Почти.
Неандертальцы тянули жребий, кому коротать время снаружи гардеробной, а кому находиться внутри, служа красавицам и выполняя их приказы вроде «подай-принеси». Энкиду, Беовульф, Кулл и Гаргантюа проиграли. Они в легком оцепенении наблюдали, как дорогие ткани, меха и кожа тонкой выделки летали по комнате. Натягивались и сдергивались шелковые чулки, покрывались слоями помады губы, завивались ресницы, полировались, покрывались лаком и вновь полировались ногти, взбивались и расчесывались волосы, распылялись духи, счищались пемзой воображаемые шероховатости.
— Кхм, может, нам лучше выйти, — промямлил Беовульф, когда Евлогия принялась наносить румяна на соски Евфросиньи. — В смысле, вы понимаете… поскольку мы мужчины и все такое.
— Ой, вы не считаетесь! — Евлогия отложила кисть. — У меня уродливые локти? Только честно.
— Вы совершенны с ног до головы, барышня. А эта суета вообще ни к чему. Кто угодно влюбится в вас с первого взгляда.
— Ты — душка. А
Жемчужины действовали весьма решительно. Конечно, у них имелись огромные преимущества перед другими женщинами. Но первое впечатление важно, поэтому они так яростно и прихорашивались для великого князя Московии. Они хотели быть одновременно целомудренными и распутными, загадочными и прямолинейными, безыскусными и возвышенными, немного застенчивыми, сильными и легко подчиняемыми, порывистыми и холодными, покорными и страстными, пресыщенными, неиспорченными, благоуханными, ненадушенными, подобострастными и дерзкими. А самым главным дополнением являлась изрядная доза невинности. Та невинность, которая втайне жаждет, чтобы ее научили всем развратным и грязным штучкам, которые мужчина может проделать с женщиной. Или в их случае с шестью.
Поэтому цель была сложной, но для них — вполне достижимой.
— У меня в этом наряде попа толстая?
— Нет-нет. Хотя да, но в хорошем смысле.
— Я так выгляжу распущенной?
— Да. Но не в хорошем смысле.
— Я смотрюсь в этом так, словно напрочь потеряла голову?
— Гм… в хорошем смысле или нет?
Кроме того, все детали туалета должны были соответствовать душевному настрою каждой Жемчужины. Множество нарядов, за которые обычная женщина убила бы, красавицы примерили, сорвали и растоптали, поскольку они дисгармонировали с костюмами других или потому, что туфли, к слову сказать, абсолютно идеальные, не подходили к белью.
— На мне не очень много драгоценностей?
— Не думаю, что такое в принципе возможно.
— Нет, возможно.
— Но на ней чудесно смотрится.
— Тушь! Долго мне ждать?
Гаргантюа проковылял к своей госпоже с подносом косметики. Ручка с пальчиками, усыпанными бриллиантами и кроваво-красным лаком, подвигалась туда-сюда над шеренгами изящных флакончиков, затем жестом отослала все прочь.
— Нет, ты не понял! Мне нужна бархатистая тушь, которую я подобрала к своим глазам.
— Ой, это, по-моему, моя. Но она мне все равно не понадобится.
— А если заказать новый набор? Что, поздно? Ладно, тогда просто поменяю цвет глаз.

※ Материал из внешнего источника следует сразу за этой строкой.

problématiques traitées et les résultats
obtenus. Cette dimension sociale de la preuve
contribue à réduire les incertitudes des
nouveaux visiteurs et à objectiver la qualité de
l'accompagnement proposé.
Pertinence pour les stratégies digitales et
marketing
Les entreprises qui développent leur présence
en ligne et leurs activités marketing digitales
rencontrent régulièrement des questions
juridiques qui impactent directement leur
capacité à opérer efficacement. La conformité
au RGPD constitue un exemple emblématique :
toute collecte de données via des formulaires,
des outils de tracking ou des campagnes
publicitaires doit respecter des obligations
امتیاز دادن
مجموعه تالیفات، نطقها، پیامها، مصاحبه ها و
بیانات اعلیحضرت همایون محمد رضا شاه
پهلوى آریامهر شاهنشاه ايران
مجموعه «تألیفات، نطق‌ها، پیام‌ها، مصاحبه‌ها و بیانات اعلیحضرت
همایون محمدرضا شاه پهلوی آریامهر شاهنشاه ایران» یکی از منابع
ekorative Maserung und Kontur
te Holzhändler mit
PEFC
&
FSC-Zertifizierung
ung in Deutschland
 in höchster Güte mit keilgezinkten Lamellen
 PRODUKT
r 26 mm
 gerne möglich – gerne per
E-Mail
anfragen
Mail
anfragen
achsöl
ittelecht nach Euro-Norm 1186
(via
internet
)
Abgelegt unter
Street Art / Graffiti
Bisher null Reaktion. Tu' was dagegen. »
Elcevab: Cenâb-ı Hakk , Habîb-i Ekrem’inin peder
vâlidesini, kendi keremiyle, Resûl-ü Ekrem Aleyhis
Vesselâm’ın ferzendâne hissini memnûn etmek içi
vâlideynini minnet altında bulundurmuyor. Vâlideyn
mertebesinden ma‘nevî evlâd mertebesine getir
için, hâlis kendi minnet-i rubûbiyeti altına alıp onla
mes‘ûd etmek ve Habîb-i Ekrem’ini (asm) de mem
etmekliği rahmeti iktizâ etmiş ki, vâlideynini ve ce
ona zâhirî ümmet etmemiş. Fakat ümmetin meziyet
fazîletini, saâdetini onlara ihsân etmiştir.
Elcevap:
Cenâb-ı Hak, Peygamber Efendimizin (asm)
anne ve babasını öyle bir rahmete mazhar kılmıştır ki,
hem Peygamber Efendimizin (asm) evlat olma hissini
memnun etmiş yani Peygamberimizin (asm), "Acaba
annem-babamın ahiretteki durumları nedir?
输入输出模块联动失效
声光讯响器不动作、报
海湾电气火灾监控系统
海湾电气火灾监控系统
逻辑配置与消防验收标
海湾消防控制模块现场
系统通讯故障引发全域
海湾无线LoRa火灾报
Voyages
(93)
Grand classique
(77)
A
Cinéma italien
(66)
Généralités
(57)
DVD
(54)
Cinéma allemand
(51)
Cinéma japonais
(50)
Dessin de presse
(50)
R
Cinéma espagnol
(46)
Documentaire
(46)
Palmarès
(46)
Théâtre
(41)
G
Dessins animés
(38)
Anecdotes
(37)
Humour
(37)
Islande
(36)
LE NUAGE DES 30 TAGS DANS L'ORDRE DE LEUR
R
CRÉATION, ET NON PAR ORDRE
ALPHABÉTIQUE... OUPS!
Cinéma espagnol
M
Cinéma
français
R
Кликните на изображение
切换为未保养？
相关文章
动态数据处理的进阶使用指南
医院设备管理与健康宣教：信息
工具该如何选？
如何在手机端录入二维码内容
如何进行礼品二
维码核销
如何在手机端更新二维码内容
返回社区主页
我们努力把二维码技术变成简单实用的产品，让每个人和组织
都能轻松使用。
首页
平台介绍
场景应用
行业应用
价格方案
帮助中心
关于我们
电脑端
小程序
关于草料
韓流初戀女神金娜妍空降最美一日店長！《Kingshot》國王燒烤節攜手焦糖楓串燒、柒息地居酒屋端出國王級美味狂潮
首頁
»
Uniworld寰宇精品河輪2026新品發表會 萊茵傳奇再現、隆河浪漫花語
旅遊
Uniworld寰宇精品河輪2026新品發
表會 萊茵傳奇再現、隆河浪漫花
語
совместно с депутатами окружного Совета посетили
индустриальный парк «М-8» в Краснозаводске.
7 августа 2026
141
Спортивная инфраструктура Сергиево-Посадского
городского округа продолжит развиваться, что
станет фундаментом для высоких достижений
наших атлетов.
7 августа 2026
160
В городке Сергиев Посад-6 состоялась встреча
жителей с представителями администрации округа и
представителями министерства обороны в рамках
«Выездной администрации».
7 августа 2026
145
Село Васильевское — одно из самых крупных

— Нет, ты что?! Тогда мне придется менять свой, а я только что заставила их соответствовать одновременно волосам и чулкам.
— Не драться, девочки! Разве князь такое любит? Но даже если любит, то не сейчас. Потом.
— Если он захочет, чтобы я дралась, мне понадобится совершенно другой набор косметики.
Имелись и иные соображения.
— Как вам мой вариант? — спросила Олимпия, и остальные отвлеклись, чтобы критически разглядеть соблазнительно открытое одеяние, которое могло удержать внимание любого мужчины и ненароком поразить его в самое сердце. Наряд ослеплял взор, не отвлекая от лица. Он облегал, но не по- нищенски.
Русалка медленно обошла Олимпию кругом. Закончив обход, она резко ухватилась за ворот блузки обеими руками и дернула на себя. Олимпия неловко подалась вперед.
— Не годится. Если князь схватит тебя в порыве страсти, она не порвется.
Этери протянула свежую блузку.
— Может, эту?
— Порвется, — заявила Русалка, придирчиво потирая ткань между большим и указательным пальцем, — но недостаточно призывно.